Résumé des cas de botulisme infantile dus à C. baratii type F en Californie et signalés précédemment
N° de cas. | Lieu (référence) | Année | Age d’apparition de la maladiea(jours) | Durée d’hospitalisation (jours) |
---|---|---|---|---|
1 | Nouveau Mexique, États-Unis (8, 12) | 1979 | 14 | 66 |
2 | Oregon, Etats-Unis (19) | 1992 | 9 | 31 |
3 | Hongrie (20) | 1994 | 90 | 24 |
4 | Ohio, Etats-Unis (21) | 1998 | 3 | 21 |
5 | Californie, États-Unis | 2003 | <2 | 19 |
Les souches rares de C. botulinum qui produisent deux toxines et les clostridies non botuliques qui produisent la toxine botulique (c’est-à-dire, C. butyricum type E et C. baratii type F), sont peut-être plus répandues qu’on ne le pense (4, 9). Le laboratoire de diagnostic du botulisme joue un rôle essentiel dans l’identification de ces souches rarement signalées (4, 9). Tous les cas de botulisme infantile de type F de C. baratii signalés précédemment aux États-Unis sont survenus chez des patients inhabituellement jeunes. Nous suggérons aux cliniciens d’inclure le botulisme infantile causé par C. baratii type F dans leur diagnostic différentiel si la maladie du nourrisson est caractérisée par la triade suivante : (i) apparition rapide, (ii) paralysie sévère et (iii) jeune âge du patient.

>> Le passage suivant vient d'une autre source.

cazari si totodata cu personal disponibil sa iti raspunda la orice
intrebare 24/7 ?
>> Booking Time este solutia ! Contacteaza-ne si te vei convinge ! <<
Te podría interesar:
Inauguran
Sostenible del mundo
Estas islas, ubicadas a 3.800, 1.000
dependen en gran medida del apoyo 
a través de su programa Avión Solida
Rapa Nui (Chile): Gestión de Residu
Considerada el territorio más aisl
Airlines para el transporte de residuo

Le cas rapporté ici est remarquable parce qu’il s’agit de la première reconnaissance du botulisme infantile à C. baratii type F en Californie, qu’il décrit le plus jeune patient connu à avoir un botulisme infantile causé par C. baratii type F et qu’il concerne le plus jeune patient connu à avoir jamais eu un botulisme infantile.